____ SUPPLIED MATERIAL

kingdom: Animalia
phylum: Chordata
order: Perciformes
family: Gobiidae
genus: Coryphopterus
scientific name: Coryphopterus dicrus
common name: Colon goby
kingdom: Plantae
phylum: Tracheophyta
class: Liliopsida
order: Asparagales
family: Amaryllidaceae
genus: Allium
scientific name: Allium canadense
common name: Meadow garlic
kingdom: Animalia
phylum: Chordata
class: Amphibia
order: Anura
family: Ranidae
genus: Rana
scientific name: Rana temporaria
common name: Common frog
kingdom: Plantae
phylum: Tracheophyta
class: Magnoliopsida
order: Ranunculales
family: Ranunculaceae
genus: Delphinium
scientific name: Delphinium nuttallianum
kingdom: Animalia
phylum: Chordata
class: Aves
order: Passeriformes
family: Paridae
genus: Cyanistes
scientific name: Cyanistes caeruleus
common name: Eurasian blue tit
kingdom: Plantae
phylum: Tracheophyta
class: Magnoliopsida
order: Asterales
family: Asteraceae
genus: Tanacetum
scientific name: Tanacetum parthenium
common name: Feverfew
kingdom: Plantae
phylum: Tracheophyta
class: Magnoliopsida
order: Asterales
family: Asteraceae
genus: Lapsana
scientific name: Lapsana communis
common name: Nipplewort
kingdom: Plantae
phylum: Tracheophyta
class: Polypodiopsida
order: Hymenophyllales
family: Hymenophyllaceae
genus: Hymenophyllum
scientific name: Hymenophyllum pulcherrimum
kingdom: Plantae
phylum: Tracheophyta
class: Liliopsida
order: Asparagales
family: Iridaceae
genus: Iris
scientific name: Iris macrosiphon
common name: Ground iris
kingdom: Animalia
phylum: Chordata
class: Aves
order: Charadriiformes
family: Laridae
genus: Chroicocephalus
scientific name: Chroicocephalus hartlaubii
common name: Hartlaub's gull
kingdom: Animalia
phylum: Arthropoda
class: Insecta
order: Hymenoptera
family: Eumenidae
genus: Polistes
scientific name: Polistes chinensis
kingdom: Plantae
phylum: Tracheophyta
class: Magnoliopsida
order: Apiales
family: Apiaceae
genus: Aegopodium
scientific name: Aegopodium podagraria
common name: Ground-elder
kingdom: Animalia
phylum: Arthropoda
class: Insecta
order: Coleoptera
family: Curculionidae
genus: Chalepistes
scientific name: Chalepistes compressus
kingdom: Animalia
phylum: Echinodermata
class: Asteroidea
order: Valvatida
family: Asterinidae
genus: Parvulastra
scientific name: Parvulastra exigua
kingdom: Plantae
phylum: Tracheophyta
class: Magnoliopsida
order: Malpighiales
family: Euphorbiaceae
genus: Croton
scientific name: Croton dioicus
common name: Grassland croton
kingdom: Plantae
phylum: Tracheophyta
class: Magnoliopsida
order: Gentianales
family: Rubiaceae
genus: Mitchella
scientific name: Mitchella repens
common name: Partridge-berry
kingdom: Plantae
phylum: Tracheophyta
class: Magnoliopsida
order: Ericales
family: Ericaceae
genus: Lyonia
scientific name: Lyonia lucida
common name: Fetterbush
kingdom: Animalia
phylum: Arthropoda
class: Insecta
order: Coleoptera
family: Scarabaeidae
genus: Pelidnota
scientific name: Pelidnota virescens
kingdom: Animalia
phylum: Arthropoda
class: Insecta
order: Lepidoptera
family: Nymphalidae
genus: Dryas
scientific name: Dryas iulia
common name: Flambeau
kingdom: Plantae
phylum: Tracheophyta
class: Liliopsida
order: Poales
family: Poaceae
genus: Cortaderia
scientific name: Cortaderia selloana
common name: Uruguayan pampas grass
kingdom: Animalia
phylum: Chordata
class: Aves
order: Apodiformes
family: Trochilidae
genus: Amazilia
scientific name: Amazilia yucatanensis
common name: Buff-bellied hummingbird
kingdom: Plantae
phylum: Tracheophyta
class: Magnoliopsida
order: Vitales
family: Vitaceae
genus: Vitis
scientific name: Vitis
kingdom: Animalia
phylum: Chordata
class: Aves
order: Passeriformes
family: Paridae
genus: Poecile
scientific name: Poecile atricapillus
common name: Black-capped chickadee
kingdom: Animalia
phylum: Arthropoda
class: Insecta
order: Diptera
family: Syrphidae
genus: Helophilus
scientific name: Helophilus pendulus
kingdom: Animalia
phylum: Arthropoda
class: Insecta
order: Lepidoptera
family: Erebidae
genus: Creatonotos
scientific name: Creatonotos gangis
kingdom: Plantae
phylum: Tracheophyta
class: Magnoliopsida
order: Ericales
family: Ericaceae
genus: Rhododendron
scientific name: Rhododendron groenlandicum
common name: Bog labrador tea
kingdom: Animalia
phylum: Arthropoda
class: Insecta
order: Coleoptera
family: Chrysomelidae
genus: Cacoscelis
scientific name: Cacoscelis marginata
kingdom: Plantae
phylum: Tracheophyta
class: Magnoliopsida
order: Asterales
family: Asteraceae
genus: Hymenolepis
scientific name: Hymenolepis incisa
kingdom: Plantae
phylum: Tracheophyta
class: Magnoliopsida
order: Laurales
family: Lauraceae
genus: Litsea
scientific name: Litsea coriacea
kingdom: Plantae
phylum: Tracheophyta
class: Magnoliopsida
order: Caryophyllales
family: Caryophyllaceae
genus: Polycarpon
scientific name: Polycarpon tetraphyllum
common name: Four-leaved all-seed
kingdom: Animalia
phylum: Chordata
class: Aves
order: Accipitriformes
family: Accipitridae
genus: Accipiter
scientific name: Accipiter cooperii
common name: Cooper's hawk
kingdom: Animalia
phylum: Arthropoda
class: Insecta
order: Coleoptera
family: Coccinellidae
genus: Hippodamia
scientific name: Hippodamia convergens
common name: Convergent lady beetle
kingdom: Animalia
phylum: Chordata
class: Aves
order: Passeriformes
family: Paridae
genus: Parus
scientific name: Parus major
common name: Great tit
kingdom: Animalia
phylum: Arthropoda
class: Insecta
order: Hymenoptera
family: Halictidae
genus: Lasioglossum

________

• THE REQUEST
Give back, unchanged, the part of the material above that opens with the line containing "common name: Feverfew" and closes with the line containing "genus: Mitchella", including both of those lines.

• SOLVED EXERCISE
common name: Feverfew
kingdom: Plantae
phylum: Tracheophyta
class: Magnoliopsida
order: Asterales
family: Asteraceae
genus: Lapsana
scientific name: Lapsana communis
common name: Nipplewort
kingdom: Plantae
phylum: Tracheophyta
class: Polypodiopsida
order: Hymenophyllales
family: Hymenophyllaceae
genus: Hymenophyllum
scientific name: Hymenophyllum pulcherrimum
kingdom: Plantae
phylum: Tracheophyta
class: Liliopsida
order: Asparagales
family: Iridaceae
genus: Iris
scientific name: Iris macrosiphon
common name: Ground iris
kingdom: Animalia
phylum: Chordata
class: Aves
order: Charadriiformes
family: Laridae
genus: Chroicocephalus
scientific name: Chroicocephalus hartlaubii
common name: Hartlaub's gull
kingdom: Animalia
phylum: Arthropoda
class: Insecta
order: Hymenoptera
family: Eumenidae
genus: Polistes
scientific name: Polistes chinensis
kingdom: Plantae
phylum: Tracheophyta
class: Magnoliopsida
order: Apiales
family: Apiaceae
genus: Aegopodium
scientific name: Aegopodium podagraria
common name: Ground-elder
kingdom: Animalia
phylum: Arthropoda
class: Insecta
order: Coleoptera
family: Curculionidae
genus: Chalepistes
scientific name: Chalepistes compressus
kingdom: Animalia
phylum: Echinodermata
class: Asteroidea
order: Valvatida
family: Asterinidae
genus: Parvulastra
scientific name: Parvulastra exigua
kingdom: Plantae
phylum: Tracheophyta
class: Magnoliopsida
order: Malpighiales
family: Euphorbiaceae
genus: Croton
scientific name: Croton dioicus
common name: Grassland croton
kingdom: Plantae
phylum: Tracheophyta
class: Magnoliopsida
order: Gentianales
family: Rubiaceae
genus: Mitchella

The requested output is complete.